Features occurrence of psoriatic arthritis in HIV

  • Psoriasis occurs in 1/3 of all HIV-infected people, most often on the stage of AIDS, and it is considered a poor prognostic sign.
  • Psoriatic arthritis occurs with severe inflammation of the ligaments and tendons (enthesopathies) and phalanges (dactylitis), lymphadenopathy (inflammation of the regional groups of lymph nodes).
  • also possible the formation of malignant forms
    of arthritis, in which, in addition to erythroderma, pustular psoriasis is marked and pronounced polyarthritis with significant pain, debilitating fever, weight loss, muscle atrophy, hair loss, severe general condition of the patient.In
  • expressed stages of the disease may cause symptoms of heart and kidney failure, as in malignant course of psoriatic arthritis may develop encephalopathy and neuropathy, eye disease (iritis, iridocyclitis).
  • In the analysis of blood gradually increasing anemia, there is a significant acceleration of erythrocyte sedimentation rate (30-60mm / hour), increases the number of antibodies, gammaglobulin.
  • Against psoriatic arthritis in HIV patients significantly increases the risk of opportunistic infections.
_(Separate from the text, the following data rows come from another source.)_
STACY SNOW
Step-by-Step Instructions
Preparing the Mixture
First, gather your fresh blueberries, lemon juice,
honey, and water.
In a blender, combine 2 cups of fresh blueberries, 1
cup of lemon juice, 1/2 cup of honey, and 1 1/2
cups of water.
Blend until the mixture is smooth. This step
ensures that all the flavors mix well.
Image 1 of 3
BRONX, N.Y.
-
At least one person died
Features flow of reactive arthritis in HIV

  • Typically, these types of arthritis on a background of HIV infection due to undergoing chlamydia, salmonella, shigellosis and Yersinia infection.
  • Maximum severity of Reiter's syndrome is observed during the development of immunodeficiency (with AIDS), and is often accompanied by erosive and destructive changes in the joints.
  • particularly characteristic combination of urethritis and arthritis, as well as the appearance of dactylitis and atypical enthesopathies (such as inflammation of the Achilles tendon and plantar fascia), changes in the skin and nails.
  • At the same time in this pathology defeat of the mucous membranes and the spine is rare, and the specific features of HIV-associated synovitis been identified.
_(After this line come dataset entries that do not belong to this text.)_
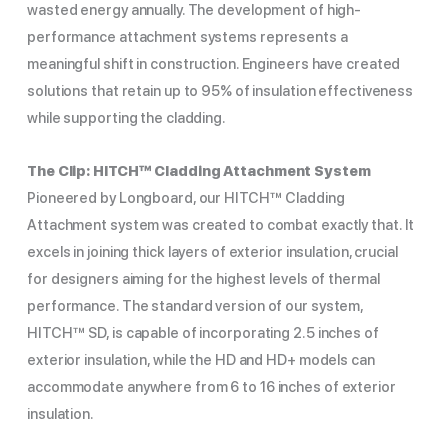
wasted energy annually. The development of high-
performance attachment systems represents a
meaningful shift in construction. Engineers have created
solutions that retain up to 95% of insulation effectiveness
while supporting the cladding.
The Clip: HITCH™ Cladding Attachment System
Pioneered by Longboard, our HITCH™ Cladding
Attachment system was created to combat exactly that. It
excels in joining thick layers of exterior insulation, crucial
for designers aiming for the highest levels of thermal
performance. The standard version of our system,
HITCH™ SD, is capable of incorporating 2.5 inches of
exterior insulation, while the HD and HD+ models can
accommodate anywhere from 6 to 16 inches of exterior
insulation.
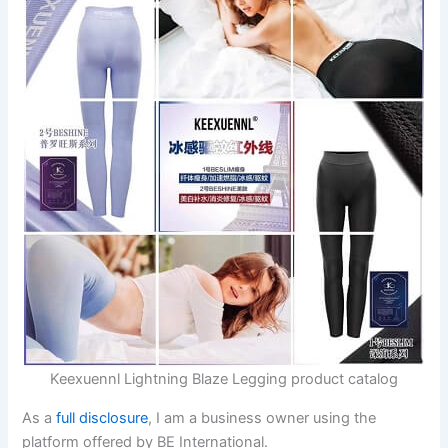
Keexuennl Lightning Blaze Legging product catalog
As a
full disclosure
, I am a business owner using the
platform offered by BE International.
Peculiarities of undifferentiated spondyloarthropathies HIV

Characterized by extremely diverse localization changes: may be affected several joints (oligoarthritis), spine (spondylitis), dactylitis, atypical enthesopathies, says involvement in the process of mucous oral cavity, the genital tract, developeye disease (uveitis), broken nails (onycholysis).

According to scientists, a large role in this is directly affected by HIV joint tissues, as well as disorders of the immune processes due to infection.